Beginning his long career in the newspaper world in the office of the Steuben County Advocate at Bath in 1853, Mr. Barnes rose rapidly in his chosen calling. In 1856, when only twenty years old, he became local editor of the Bath Courier, and eight years later he acquired a half interest in the paper. Remaining in Bath for the next decade, Mr. Barnes changed his base of operations to Wells­ville in 1875, when he assumed the own­ership and management of the Allegany County Reporter.  He was now a trained journalist of marked ability, and the results of his new venture were so en­couraging that he established in 1880 the Wellsville Daily Reporter. This enter­prise was likewise successful from the start. These papers were enlarged from time to time, and improved in various ways, and are still owned and published by Mr. Barnes’s sons, E. Willard and Charles M.  For about a year, in 1886-87, Mr. Barnes extended his operations to the neighboring state of Ohio, pub­lishing a family paper styled the Colum­bus Telegram. Failing health caused him to dispose of this property, and to give up some other promising plans connected with his publications.

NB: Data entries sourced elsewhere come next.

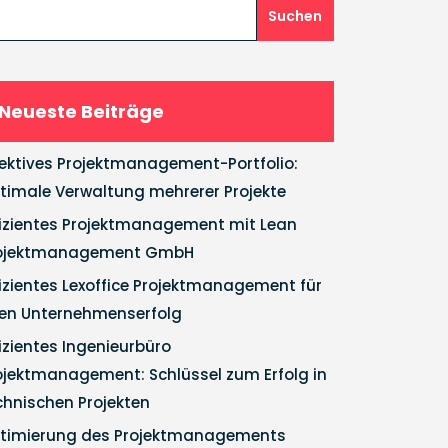
Suchen
Neueste Beiträge
fektives Projektmanagement-Portfolio:
timale Verwaltung mehrerer Projekte
fizientes Projektmanagement mit Lean
ojektmanagement GmbH
fizientes Lexoffice Projektmanagement für
ren Unternehmenserfolg
fizientes Ingenieurbüro
ojektmanagement: Schlüssel zum Erfolg in
chnischen Projekten
timierung des Projektmanagements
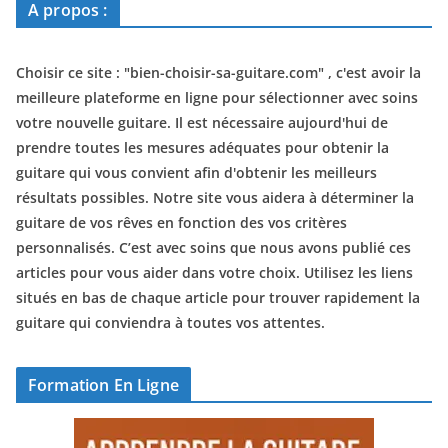
A propos :
Choisir ce site : "
bien-choisir-sa-guitare.com
" , c'est avoir la
meilleure plateforme en ligne pour sélectionner avec soins
votre nouvelle guitare. Il est nécessaire aujourd'hui de
prendre toutes les mesures adéquates pour obtenir la
guitare qui vous convient afin d'obtenir les meilleurs
résultats possibles. Notre site vous aidera à déterminer la
guitare de vos rêves en fonction des vos critères
personnalisés. C’est avec soins que nous avons publié ces
articles pour vous aider dans votre choix. Utilisez les liens
situés en bas de chaque article pour trouver rapidement la
guitare qui conviendra à toutes vos attentes.
Formation En Ligne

In selecting newspaper work as his life occupation Mr. Barnes made no mistake. He was a leader in thought and in ac­tion, and made this leadership effective through his writings for the press.   He possessed a forceful style - sometimes much too forceful for the comfort of his political opponents.  His contests, how­ever, were against principles, not against men per­sonally; and he never cherished a grudge, nor displayed any kind of meanness in his controver­sies. He was, indeed, incapable of such things, and was singularly loyal in his friendships. It is worthy of note that he always kept his publica­tions scrupulously clean and elevating in their moral tone.

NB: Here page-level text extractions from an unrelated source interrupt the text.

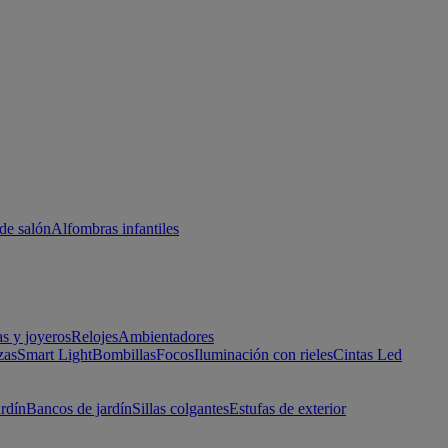
de salón
Alfombras infantiles
as y joyeros
Relojes
Ambientadores
zas
Smart Light
Bombillas
Focos
Iluminación con rieles
Cintas Led
ardín
Bancos de jardín
Sillas colgantes
Estufas de exterior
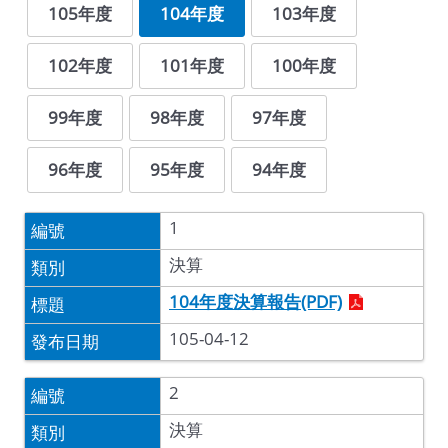
105年度
104年度
103年度
102年度
101年度
100年度
99年度
98年度
97年度
96年度
95年度
94年度
1
決算
104年度決算報告(PDF)​
105-04-12
2
決算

Mr. Barnes filled various public positions with distinction. During his residence in Bath he was for four years assistant assessor and deputy collector of United States internal revenue. For somewhat more than a year he held the office of special United States pension examiner, resigning the position in 1883.  In 1886 Governor Hill appointed him one of the three commissioners of the state of New York on prison-labor reform. The arduous work of this body fell largely into Mr. Barnes’s hands; and the report of the commission, which is regarded as a valuable public document, was written entirely by him.

PERSONAL CHIRONOLOGY- Enos Whittlesey Barnes was born at Rock Stream, NY., March 4, 1836; attended Geneva public schools; went to Bath, NY., in 1853 to learn the printer ‘s trade; married Sarah Hurd of Bath January 12, 1864; was connected with the Bath “Courier,” as local editor and half owner, 1856-75; was owner and editor of the “Allegany County Reporter,” Wellsville, NY’ from 1875, and of the Wellsville “Daily Reporter” from 1880, until his death January 8, 1888.